Módulo 7: Cibercrimes
Série de módulos sobre a defesa da liberdade de expressão na América Latina
- Embora existam normas distintas que castigam determinadas condutas como tal, não existe uma definição legal e comum sobre o cibercrime no nível interamericano. No entanto, você percebe esta figura quando as condutas afetam a integridade, confidencialidade e disponibilidade da informação contida em sistemas informáticos, de redes ou de dados e, além disso, quando se faz uso indevido da Internet.
- Em 2019, a exposição a riscos cibernéticos foi tão inevitável que a América Latina e o Caribe se consolidaram como um “objetivo e fonte de ataques cibernéticos”.[nota de rodapé]OEA. Considerações de Cibersegurança do processo democrático para a América Latina e o Caribe. 2019, pág. 21. Pt: https://www.oas.org/es/sms/cicte/docs/ESP-Cybersecurity-Democratic-Process-LAC.pdf[/nota de rodapé Como um exemplo, neste ano, as economias do Brasil, Argentina e México foram as mais atacadas digitalmente em nível global, ocupando o Brasil o terceiro lugar.[nota de rodapé]Symantec, “2019 Internet Security Threat Report”. Fevereiro de 2019.[/nota de rodapé] De forma paralela, em apenas 2017, foram registrados 177.500 ataques de malware por hora na América Latina.[nota de rodapé]Kapersky Lab. “33 ataques por segundo: Kaspersky Lab registra um aumento de 59% em ataques de malware na América Latina”. 2017. Disponível em: https://latam.kaspersky.com/about/press-releases/2017_33-attacks-per-second-increasein-malware-attacks-in-latin-america[/nota de rodapé]
- Por isso, a Organização dos Estados Americanos (OEA) considerou fundamental que os marcos jurídicos dos Estados Interamericanos contenguem leis substantivas sobre os delitos cibernéticos e leis processuais para a compilação da evidência eletrônica, além de prever a cooperação técnica interessante e com Grupos de Especialistas sobre esses assuntos.[nota de rodapé]OEA. Terceira Reunião do Grupo de Especialistas Governamentais em Matéria de Delito Cibernético, OEA/Ser.K/XXXIV, CIBER-III/doc.4/03).8 e OEA. Estratégia Interamericana integral para combater as ameaças à segurança cibernética: um enfoque multidimensional e multidisciplinar para a criação de uma cultura de segurança cibernética. Anexo A.[/nota de rodapé]

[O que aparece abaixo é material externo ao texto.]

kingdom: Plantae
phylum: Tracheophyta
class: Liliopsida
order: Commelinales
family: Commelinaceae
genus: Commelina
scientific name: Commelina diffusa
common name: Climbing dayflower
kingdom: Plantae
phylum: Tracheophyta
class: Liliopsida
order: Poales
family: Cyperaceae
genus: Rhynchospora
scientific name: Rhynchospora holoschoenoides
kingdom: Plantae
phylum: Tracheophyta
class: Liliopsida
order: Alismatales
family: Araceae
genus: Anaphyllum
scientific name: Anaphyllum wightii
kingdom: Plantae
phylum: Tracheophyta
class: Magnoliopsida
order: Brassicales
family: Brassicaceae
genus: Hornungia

- Cada vez é mais frequente a intervenção do Estado a partir de legislações que respondem aos cibercrimes em assuntos que repercutem, inclusive, de forma diferenciada nas mulheres e meninas que podem ser vítimas de crimes criminosos no espaço digital.
- Existe uma tendência na região de criminalizar os discursos on-line, em todos os contextos anteriores de contenção social, a partir da aplicação de leis para combater o crime cometido no cenário digital. Tal é o caso da publicação e difusão de informações falsas.